On Sunday, District Court Judge Timothy M. Burgess found Alaska's ban on gay marriage unconstitutional (because it is, duh), and wrote that Alaska must all-caps bold "IMMEDIATELY" stop enforcing its ban, which is unconstitutional. This will probably make Bristol Palin, self-appointed official spokesidiot for the sanctity of traditional marriage, very sad. But maybe President Obama can explain it to her.
For the rest of us who understand that ending discrimination is actually a good thing, here are some of the highlights from the judge's opinion:
The Plaintiffs in this case do not ask the Court to recognize an entirely new fundamental right to same-sex marriage; rather, Plaintiffs wish to participate in the existing liberty granted to other couples to make a deeply personal choice about a private family matter. [...]
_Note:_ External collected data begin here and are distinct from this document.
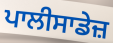
ਪਾਲੀਸਾਡੇਜ਼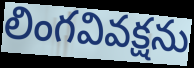
లింగవివక్షను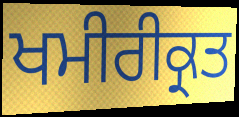
ਖਮੀਰੀਕ੍ਰਤ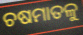
ଚଷମାତଳୁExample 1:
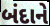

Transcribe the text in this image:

બંદાને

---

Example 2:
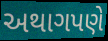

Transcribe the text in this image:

અથાગપણે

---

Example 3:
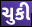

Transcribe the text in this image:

ચુકી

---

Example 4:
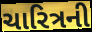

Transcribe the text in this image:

ચારિત્રની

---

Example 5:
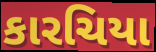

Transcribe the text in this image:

કારચિયા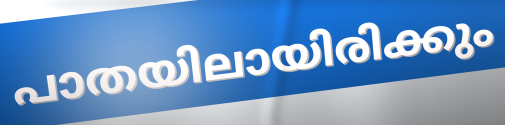
പാതയിലായിരിക്കും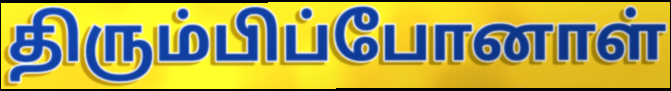
திரும்பிப்போனாள்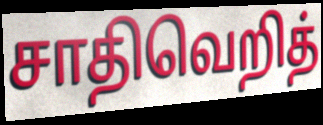
சாதிவெறித்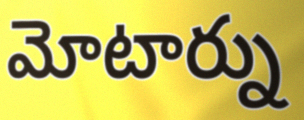
మోటార్ను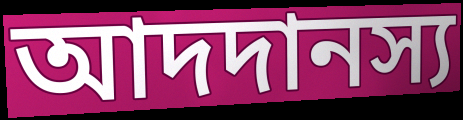
আদদানস্য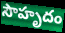
సౌహృదం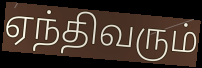
ஏந்திவரும்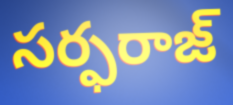
సర్ఫరాజ్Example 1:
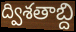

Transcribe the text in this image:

ద్విశతాబ్ది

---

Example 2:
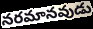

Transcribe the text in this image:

నరమానవుడు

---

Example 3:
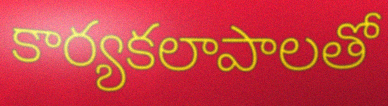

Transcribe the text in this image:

కార్యకలాపాలతో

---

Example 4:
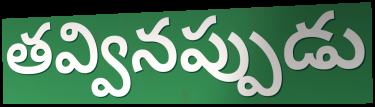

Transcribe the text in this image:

తవ్వినప్పుడు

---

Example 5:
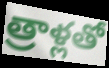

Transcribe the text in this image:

త్రాళ్లతోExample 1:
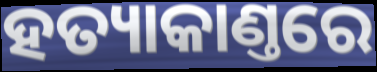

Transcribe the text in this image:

ହତ୍ୟାକାଣ୍ତରେ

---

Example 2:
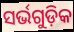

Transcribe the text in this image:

ସର୍ଭଗୁଡ଼ିକ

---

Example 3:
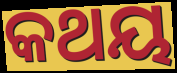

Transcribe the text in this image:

କଥୟ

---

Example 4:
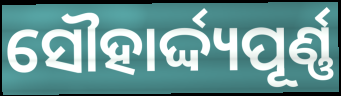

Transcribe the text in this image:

ସୌହାର୍ଦ୍ଦ୍ୟପୂର୍ଣ୍ଣ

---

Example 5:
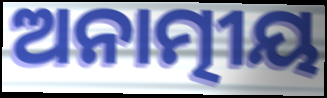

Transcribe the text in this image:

ଅନାତ୍ମୀୟ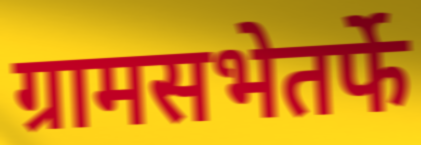
ग्रामसभेतर्फेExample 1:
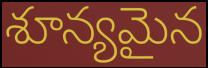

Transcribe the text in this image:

శూన్యమైన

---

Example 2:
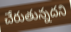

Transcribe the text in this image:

చేరుతున్నదని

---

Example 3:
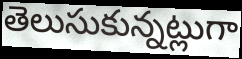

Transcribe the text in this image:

తెలుసుకున్నట్లుగా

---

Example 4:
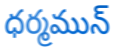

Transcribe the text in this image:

ధర్మమున్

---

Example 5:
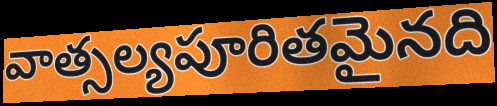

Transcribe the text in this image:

వాత్సల్యపూరితమైనదిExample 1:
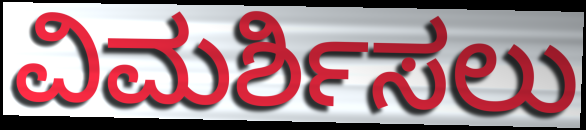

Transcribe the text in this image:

ವಿಮರ್ಶಿಸಲು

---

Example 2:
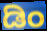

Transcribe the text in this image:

ಡಿಂ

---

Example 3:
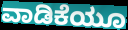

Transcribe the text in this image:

ವಾಡಿಕೆಯೂ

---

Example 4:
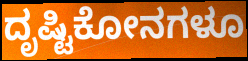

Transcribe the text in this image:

ದೃಷ್ಟಿಕೋನಗಳೂ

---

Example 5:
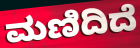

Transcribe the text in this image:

ಮಣಿದಿದೆ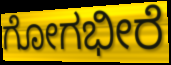
ಗೋಗಭೀರೆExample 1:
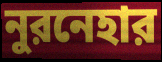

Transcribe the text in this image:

নুরনেহার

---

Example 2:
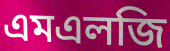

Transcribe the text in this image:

এমএলজি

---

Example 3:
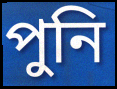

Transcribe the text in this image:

পুনি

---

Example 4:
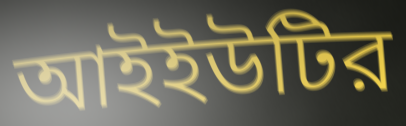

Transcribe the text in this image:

আইইউটির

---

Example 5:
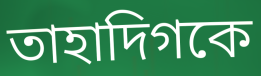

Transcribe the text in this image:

তাহাদিগকেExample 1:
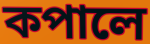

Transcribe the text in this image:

কপালে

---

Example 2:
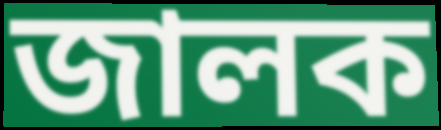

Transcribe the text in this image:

জালক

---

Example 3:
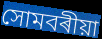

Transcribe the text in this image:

সোমবৰীয়া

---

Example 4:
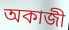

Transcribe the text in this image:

অকাজী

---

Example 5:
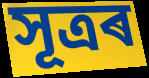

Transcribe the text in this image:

সূত্ৰৰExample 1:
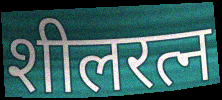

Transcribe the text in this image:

शीलरत्न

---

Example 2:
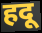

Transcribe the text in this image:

हदू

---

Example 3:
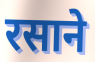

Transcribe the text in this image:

रसाने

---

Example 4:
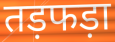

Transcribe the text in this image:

तड़फड़ा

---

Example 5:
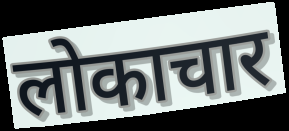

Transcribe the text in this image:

लोकाचारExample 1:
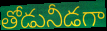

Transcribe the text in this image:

తోడునీడగా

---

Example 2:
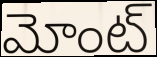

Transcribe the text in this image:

మోంట్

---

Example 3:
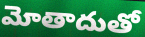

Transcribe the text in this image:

మోతాదుతో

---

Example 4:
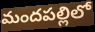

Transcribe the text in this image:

మందపల్లిలో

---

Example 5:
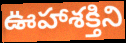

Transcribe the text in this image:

ఊహాశక్తిని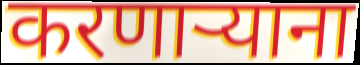
करणाऱ्यानाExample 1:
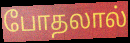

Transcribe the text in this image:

போதலால்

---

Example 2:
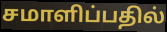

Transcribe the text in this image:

சமாளிப்பதில்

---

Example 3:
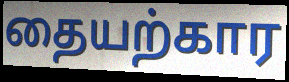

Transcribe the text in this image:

தையற்கார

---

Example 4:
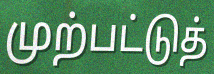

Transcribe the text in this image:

முற்பட்டுத்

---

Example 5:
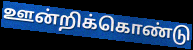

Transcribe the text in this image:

ஊன்றிக்கொண்டுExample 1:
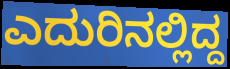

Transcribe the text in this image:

ಎದುರಿನಲ್ಲಿದ್ದ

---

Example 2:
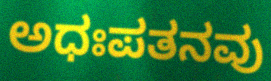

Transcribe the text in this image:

ಅಧಃಪತನವು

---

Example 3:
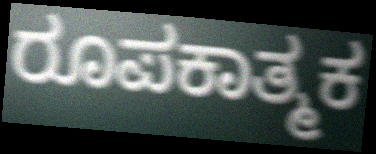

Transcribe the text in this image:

ರೂಪಕಾತ್ಮಕ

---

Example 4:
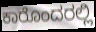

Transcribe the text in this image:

ಕಾರೊಂದರಲ್ಲಿ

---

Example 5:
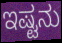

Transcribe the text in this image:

ಇಷ್ಟನು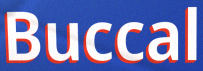
Buccal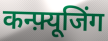
कन्फ़्यूजिंग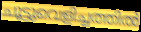
ചൂട്ടുവെളിച്ചത്തിൽ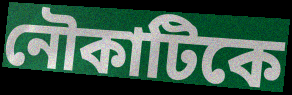
নৌকাটিকে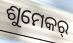
ଶୁମେକର୍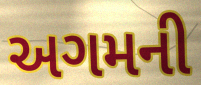
અગમની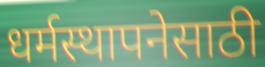
धर्मस्थापनेसाठीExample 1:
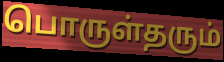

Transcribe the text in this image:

பொருள்தரும்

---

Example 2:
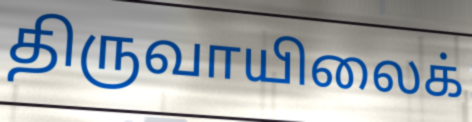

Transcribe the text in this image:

திருவாயிலைக்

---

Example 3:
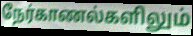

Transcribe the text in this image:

நேர்காணல்களிலும்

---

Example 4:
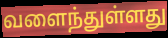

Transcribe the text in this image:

வளைந்துள்ளது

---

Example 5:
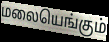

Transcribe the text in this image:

மலையெங்கும்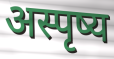
अस्पृष्य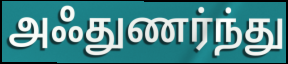
அஃதுணர்ந்து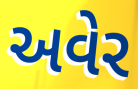
અવેર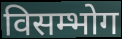
विसम्भोग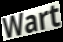
WartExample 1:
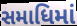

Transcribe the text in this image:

સમાધિમાં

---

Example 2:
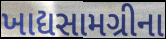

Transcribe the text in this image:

ખાદ્યસામગ્રીના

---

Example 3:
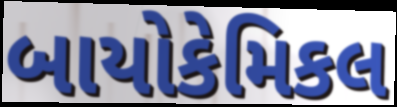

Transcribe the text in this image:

બાયોકેમિકલ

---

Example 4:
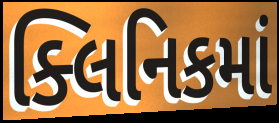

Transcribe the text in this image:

ક્લિનિકમાં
The Court has been called upon to use reasoned judgment to interpret the right to choose whom to marry and the breadth of that right under substantive due process. It is in consideration of this duty that the Court finds that marriage between individuals of the same sex is encompassed by our nation’s longstanding fundamental right to marry.
You might even say the court is upholding traditional marriage, in that marriage is a longstanding right, so really, it's the schmucks who want to say it isn't who are trying to rewrite the laws. BOOM.
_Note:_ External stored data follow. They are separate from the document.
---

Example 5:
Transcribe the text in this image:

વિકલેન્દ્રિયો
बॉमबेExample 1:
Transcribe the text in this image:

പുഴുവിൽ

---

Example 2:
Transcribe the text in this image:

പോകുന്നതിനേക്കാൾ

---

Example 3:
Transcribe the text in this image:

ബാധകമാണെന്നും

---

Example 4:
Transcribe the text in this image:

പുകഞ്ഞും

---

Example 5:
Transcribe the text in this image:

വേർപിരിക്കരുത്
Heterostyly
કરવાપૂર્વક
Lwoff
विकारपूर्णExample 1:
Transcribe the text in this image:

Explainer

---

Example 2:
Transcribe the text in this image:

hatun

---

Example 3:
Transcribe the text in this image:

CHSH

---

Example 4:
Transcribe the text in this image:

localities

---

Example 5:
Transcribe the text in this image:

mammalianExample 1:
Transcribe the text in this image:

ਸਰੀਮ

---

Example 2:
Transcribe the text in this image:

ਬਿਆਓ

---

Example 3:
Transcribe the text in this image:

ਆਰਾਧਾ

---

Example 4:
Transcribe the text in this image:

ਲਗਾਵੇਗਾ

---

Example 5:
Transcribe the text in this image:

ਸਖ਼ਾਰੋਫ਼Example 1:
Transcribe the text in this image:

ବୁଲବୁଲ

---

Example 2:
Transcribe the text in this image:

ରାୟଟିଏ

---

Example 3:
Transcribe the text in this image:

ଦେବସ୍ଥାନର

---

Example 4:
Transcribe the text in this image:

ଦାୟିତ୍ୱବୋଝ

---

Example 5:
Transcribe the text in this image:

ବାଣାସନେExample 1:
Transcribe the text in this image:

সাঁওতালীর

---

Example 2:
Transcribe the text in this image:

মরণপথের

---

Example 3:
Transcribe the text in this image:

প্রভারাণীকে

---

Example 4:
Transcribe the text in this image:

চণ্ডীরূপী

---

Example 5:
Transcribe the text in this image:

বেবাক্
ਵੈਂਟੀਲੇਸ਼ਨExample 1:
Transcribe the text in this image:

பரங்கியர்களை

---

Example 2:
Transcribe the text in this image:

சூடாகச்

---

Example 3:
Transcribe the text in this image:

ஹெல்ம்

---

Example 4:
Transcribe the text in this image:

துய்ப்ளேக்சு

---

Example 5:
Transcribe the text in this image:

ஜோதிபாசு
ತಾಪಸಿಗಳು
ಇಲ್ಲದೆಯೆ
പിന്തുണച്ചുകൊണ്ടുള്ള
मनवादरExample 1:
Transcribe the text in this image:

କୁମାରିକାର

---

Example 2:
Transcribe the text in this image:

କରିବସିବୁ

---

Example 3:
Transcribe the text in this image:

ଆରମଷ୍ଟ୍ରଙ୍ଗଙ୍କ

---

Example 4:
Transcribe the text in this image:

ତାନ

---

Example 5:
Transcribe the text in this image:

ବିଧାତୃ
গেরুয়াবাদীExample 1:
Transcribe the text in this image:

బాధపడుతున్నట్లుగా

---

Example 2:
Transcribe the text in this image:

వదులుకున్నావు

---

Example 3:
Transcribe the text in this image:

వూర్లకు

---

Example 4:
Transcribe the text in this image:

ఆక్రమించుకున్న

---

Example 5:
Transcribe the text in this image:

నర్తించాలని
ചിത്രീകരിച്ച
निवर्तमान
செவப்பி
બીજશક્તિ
Even if we accept the Defendants’ contention that Alaska’s same-sex marriage laws were not intended to discriminate against or harm same-sex couples, but rather to “retain the traditional definition of marriage,” the fact is that the laws do discriminate.
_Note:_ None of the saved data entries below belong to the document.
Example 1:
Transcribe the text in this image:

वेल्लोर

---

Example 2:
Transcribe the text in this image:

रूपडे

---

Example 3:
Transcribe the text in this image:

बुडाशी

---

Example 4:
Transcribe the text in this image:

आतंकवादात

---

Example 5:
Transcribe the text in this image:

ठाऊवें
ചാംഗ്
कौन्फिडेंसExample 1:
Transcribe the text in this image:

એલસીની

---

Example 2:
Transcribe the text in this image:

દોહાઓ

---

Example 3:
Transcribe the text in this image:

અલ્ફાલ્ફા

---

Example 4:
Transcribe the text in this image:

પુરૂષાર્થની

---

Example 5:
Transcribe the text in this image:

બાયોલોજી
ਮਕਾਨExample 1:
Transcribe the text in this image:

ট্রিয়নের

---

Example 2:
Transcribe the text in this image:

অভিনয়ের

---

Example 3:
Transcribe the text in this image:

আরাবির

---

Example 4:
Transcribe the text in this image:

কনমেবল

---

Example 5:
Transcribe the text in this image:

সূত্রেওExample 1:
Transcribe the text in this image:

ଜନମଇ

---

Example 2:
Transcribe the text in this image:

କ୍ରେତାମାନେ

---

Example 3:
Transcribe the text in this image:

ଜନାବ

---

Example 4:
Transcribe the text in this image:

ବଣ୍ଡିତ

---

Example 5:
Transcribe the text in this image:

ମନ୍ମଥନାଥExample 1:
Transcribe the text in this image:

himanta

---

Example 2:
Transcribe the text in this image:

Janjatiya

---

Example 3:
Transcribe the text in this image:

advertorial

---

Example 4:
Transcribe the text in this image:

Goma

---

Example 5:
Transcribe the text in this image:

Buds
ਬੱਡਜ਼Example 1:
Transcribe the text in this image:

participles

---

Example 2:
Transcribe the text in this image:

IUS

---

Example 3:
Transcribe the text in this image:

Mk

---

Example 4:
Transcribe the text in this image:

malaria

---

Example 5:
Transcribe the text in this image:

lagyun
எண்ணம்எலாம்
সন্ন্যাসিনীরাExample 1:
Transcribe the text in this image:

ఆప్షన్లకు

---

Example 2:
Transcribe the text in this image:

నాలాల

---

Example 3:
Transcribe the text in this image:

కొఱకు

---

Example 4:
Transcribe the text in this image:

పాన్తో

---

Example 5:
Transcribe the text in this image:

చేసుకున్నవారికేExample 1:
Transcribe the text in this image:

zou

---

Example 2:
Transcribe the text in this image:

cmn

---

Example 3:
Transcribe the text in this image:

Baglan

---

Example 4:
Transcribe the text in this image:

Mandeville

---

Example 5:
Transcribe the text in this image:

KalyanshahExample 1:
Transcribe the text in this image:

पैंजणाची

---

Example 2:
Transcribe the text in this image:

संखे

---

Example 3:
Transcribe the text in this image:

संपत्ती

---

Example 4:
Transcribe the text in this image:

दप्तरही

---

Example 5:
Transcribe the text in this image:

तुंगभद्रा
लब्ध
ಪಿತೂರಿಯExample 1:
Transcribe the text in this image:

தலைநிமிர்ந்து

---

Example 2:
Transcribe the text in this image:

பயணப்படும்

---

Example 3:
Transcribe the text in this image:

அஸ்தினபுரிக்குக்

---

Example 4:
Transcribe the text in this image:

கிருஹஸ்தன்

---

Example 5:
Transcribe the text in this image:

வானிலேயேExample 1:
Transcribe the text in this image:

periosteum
Yeah, no one is really buying that "we're not trying to discriminate" nonsense anymore. Everyone knows that's exactly what the laws were intended to do. And judges aren't going to stand for it anymore. The jig is up, bigots.
Just as in Latta, the Defendants have provided the Court with little more than uncorroborated suggestions about the impact of same-sex marriage. Without persuasive factual findings to evaluate, the Court finds that there is inadequate support for the contention that banning same-sex marriages has any rational relationship to the preservation of traditional marriages.
The Latta decision, which seems like ancient news already, was the 9th Circuit's ruling last week that Nevada and Idaho can totally get their gay on. Supreme Court Justice Anthony Kennedy said, "No, wait, hang on," then said, "Ok, Nevada, you can go ahead," then said, "Yeah, you too, Idaho." All in the span of a few days.
Any state interests identified by Defendants are insufficient for Alaska’s same-sex marriage laws to pass constitutional muster under due process or equal protection. […]
With this ruling, the Court hereby DECLARES that Alaska’s same-sex marriage laws are unconstitutional for violating the Due Process and Equal Protection Clauses of the Fourteenth Amendment to the United States Constitution.
And that's that. Congratulations, Alaska.
Oh, P.S. There is also this great footnote, which kind of says it all:
When oral argument began, a stay by the Supreme Court was in place as to part of the Latta decision; by the end of oral argument, that stay had been lifted.
It is literally -- for real literally, not the Joe Biden kind -- impossible to keep up with the rate at which marriage equality is sweeping the nation. Which is awesome.